Pressure sensors embedded within battery packs detect mechanical changes caused by gas evolution or lithium deposition. Lithium plating increases internal pressure due to the expansion of plated metal and gas generation from side reactions. High-precision strain gauges or piezoelectric sensors monitor these variations, enabling early intervention before irreversible damage occurs. Some systems correlate pressure data with temperature and voltage to improve detection accuracy.

Ultrasonic imaging provides non-invasive visualization of internal battery structures. High-frequency sound waves propagate through the cell, reflecting off interfaces between materials. Changes in wave velocity or amplitude reveal lithium plating, electrode cracking, or electrolyte dry-out. Recent advancements allow integration of ultrasonic transducers into battery modules, facilitating continuous monitoring without disassembly. This method is particularly effective in identifying localized plating that may not significantly alter overall impedance.
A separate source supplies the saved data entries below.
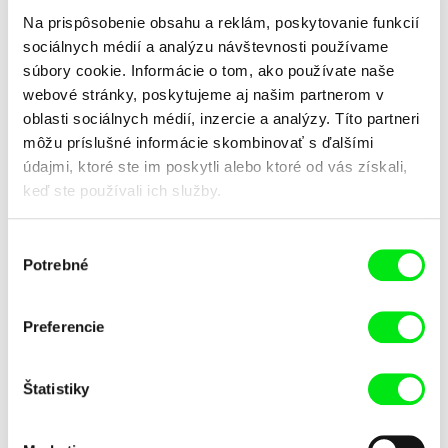
Na prispôsobenie obsahu a reklám, poskytovanie funkcií
Názov filmu
sociálnych médií a analýzu návštevnosti používame
súbory cookie. Informácie o tom, ako používate naše
webové stránky, poskytujeme aj našim partnerom v
oblasti sociálnych médií, inzercie a analýzy. Títo partneri
môžu príslušné informácie skombinovať s ďalšími
údajmi, ktoré ste im poskytli alebo ktoré od vás získali,
keď ste používali ich služby.
Loïc Espuche
Iva Ćirić
Fuj!
Florigami
Výber
Potrebné
súhlasu
Preferencie
Štatistiky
**BMS Algorithms for Lithium Plating Detection**

Battery management systems (BMS) employ voltage relaxation analysis to detect lithium plating, a major risk during fast charging. When charging stops, plated lithium reacts with the electrolyte, causing a distinct voltage relaxation profile. The BMS monitors the transient voltage response, comparing it to known patterns of healthy and degraded cells. Key indicators include:

- A slower voltage decay rate compared to normal cells.
- A secondary voltage plateau during relaxation.
- Deviations from expected open-circuit voltage recovery curves.
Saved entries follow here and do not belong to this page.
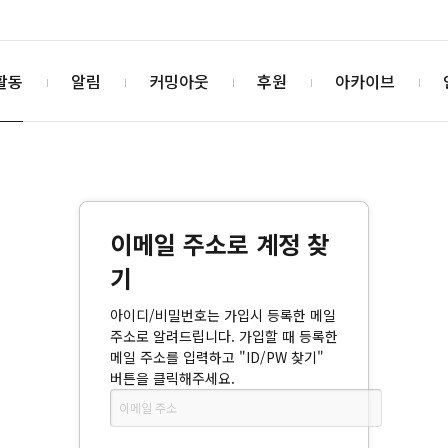
활동
알림
커밍아웃
후원
아카이브
이메일 주소로 계정 찾
기
아이디/비밀번호는 가입시 등록한 메일
주소로 알려드립니다. 가입할 때 등록한
메일 주소를 입력하고 "ID/PW 찾기"
버튼을 클릭해주세요.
Machine learning models enhance detection by analyzing historical data and identifying subtle patterns preceding failure. These algorithms process real-time sensor inputs, including temperature, current, and voltage, to predict plating onset before it becomes severe. Adaptive charging protocols then adjust current dynamically to prevent further damage.

**Industry Practices for Onboard Diagnostics**

Automotive and grid storage systems implement multi-layered diagnostic strategies to ensure safe fast charging. Onboard diagnostics continuously track:

- Charge/discharge asymmetry in capacity measurements.
- Coulombic efficiency drops indicating parasitic reactions.
- Differential voltage analysis to detect electrode slippage.
- Temperature gradients across the pack signaling localized plating.

Cloud-based analytics complement onboard systems by aggregating data from fleets of batteries. Charging history, including rates, depths of discharge, and environmental conditions, trains predictive models for degradation. Fleet-wide trends identify high-risk usage patterns, enabling proactive maintenance or software updates to optimize charging strategies.

**Degradation Prediction and Mitigation**

Fast charging accelerates wear mechanisms, necessitating robust prediction tools. Empirical models correlate accelerated aging test data with real-world usage, estimating remaining useful life under various charging scenarios. Common approaches include:

- Physics-based models simulating lithium diffusion and stress evolution.
- Statistical methods analyzing capacity fade trajectories.
- Hybrid models combining electrochemical principles with data-driven corrections.

Industry standards now integrate these predictions into adaptive charging algorithms. Dynamic limits adjust maximum current based on cell state-of-health, temperature, and prior usage. For example, a battery with early-stage plating may receive reduced charging rates, while a healthy cell operates at peak performance.

**Conclusion**

The advancement of in-situ detection and predictive algorithms has enabled safer fast charging without compromising battery longevity. Impedance spectroscopy, pressure sensing, and ultrasonic imaging provide real-time risk assessment, while BMS algorithms leverage voltage relaxation and machine learning for early fault detection. Onboard diagnostics and cloud analytics further refine degradation predictions, ensuring optimal performance across applications. As these technologies mature, fast charging will become more reliable, supporting wider adoption of electric vehicles and grid storage systems.